▶ **Camera geometry data**:
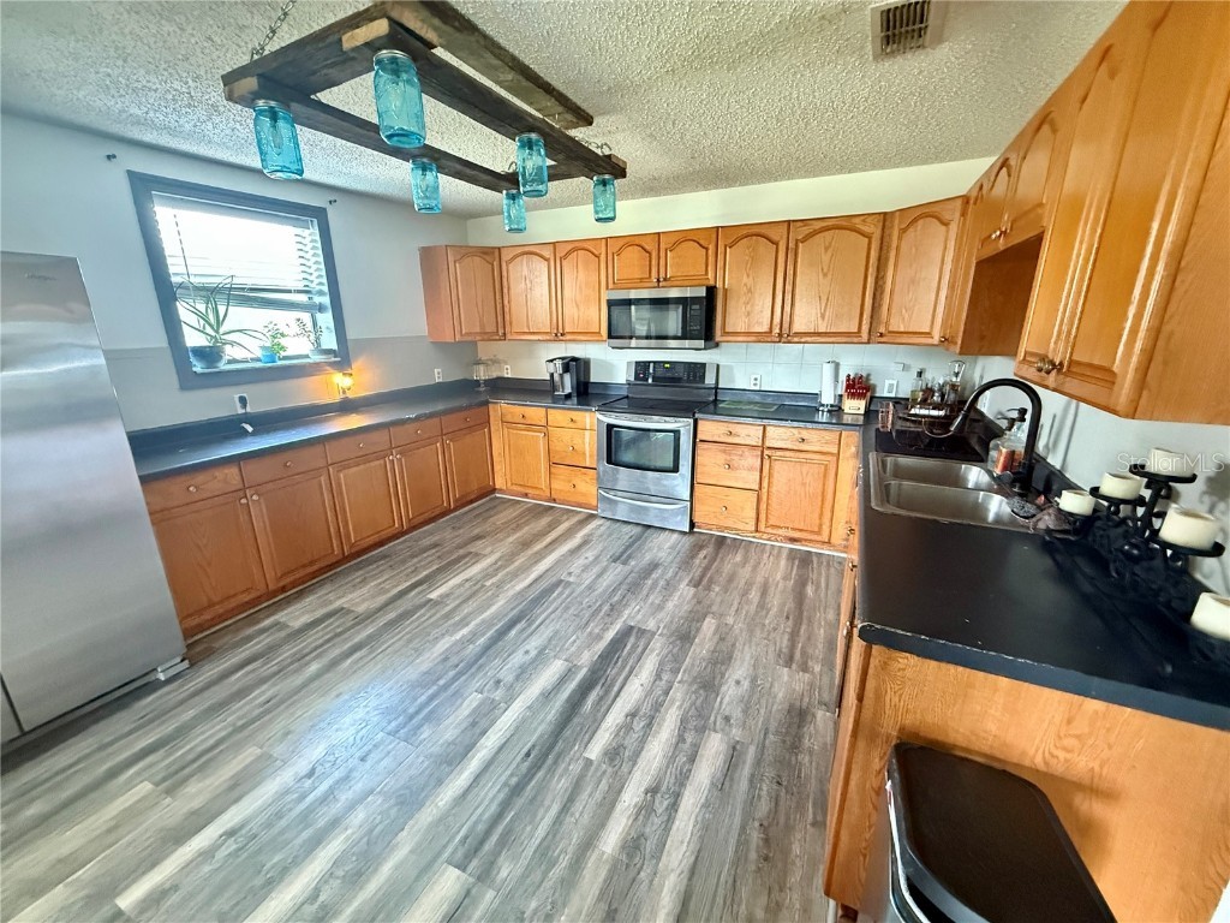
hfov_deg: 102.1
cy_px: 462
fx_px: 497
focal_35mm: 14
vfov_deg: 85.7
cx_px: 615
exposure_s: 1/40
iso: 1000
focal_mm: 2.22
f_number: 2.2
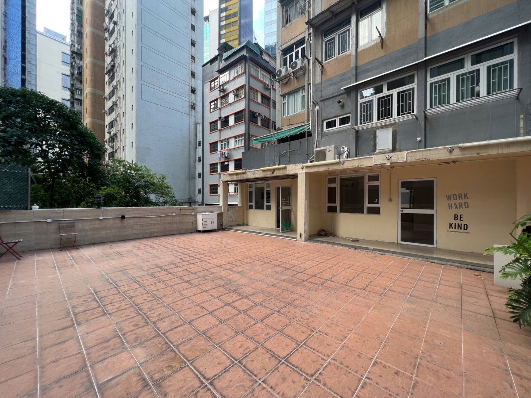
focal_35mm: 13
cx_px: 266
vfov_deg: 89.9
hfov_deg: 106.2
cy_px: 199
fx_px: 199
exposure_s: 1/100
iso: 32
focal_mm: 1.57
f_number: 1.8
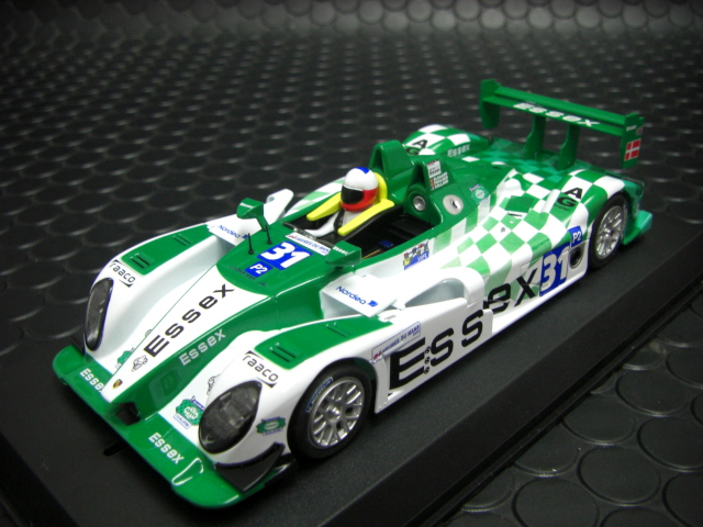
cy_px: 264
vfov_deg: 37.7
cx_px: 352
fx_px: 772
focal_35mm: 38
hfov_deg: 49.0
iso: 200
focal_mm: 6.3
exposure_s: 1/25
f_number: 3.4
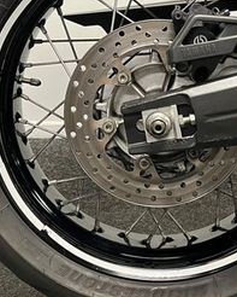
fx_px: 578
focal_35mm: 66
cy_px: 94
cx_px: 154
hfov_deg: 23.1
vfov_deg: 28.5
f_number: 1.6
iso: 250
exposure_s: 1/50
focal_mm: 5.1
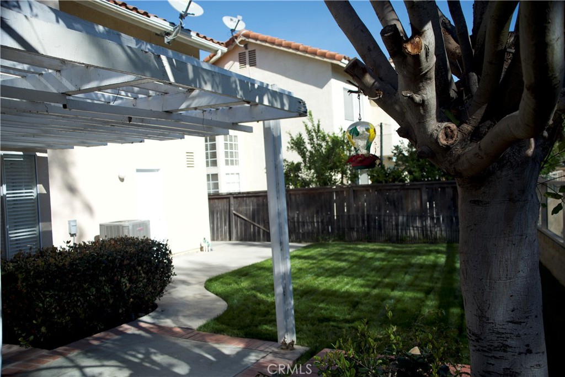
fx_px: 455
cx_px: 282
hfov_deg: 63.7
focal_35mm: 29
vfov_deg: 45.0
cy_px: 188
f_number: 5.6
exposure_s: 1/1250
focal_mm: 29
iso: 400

▶ **Task requirements**: You need to restate all of the entries above exactly and leave the pictures behind.

▶ **Exercise response**:
hfov_deg: 102.1
cy_px: 462
fx_px: 497
focal_35mm: 14
vfov_deg: 85.7
cx_px: 615
exposure_s: 1/40
iso: 1000
focal_mm: 2.22
f_number: 2.2
focal_35mm: 13
cx_px: 266
vfov_deg: 89.9
hfov_deg: 106.2
cy_px: 199
fx_px: 199
exposure_s: 1/100
iso: 32
focal_mm: 1.57
f_number: 1.8
cy_px: 264
vfov_deg: 37.7
cx_px: 352
fx_px: 772
focal_35mm: 38
hfov_deg: 49.0
iso: 200
focal_mm: 6.3
exposure_s: 1/25
f_number: 3.4
fx_px: 578
focal_35mm: 66
cy_px: 94
cx_px: 154
hfov_deg: 23.1
vfov_deg: 28.5
f_number: 1.6
iso: 250
exposure_s: 1/50
focal_mm: 5.1
fx_px: 455
cx_px: 282
hfov_deg: 63.7
focal_35mm: 29
vfov_deg: 45.0
cy_px: 188
f_number: 5.6
exposure_s: 1/1250
focal_mm: 29
iso: 400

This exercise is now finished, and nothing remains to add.